* [What the exercise asks]: Word for word, transcribe all of the records.

*** Provided entries

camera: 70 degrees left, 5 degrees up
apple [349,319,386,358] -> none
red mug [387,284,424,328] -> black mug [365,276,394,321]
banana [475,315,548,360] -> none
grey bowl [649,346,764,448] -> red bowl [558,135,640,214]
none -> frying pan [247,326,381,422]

******

* [Solution for this task]:
camera: 70 degrees left, 5 degrees up
apple [349,319,386,358] -> none
red mug [387,284,424,328] -> black mug [365,276,394,321]
banana [475,315,548,360] -> none
grey bowl [649,346,764,448] -> red bowl [558,135,640,214]
none -> frying pan [247,326,381,422]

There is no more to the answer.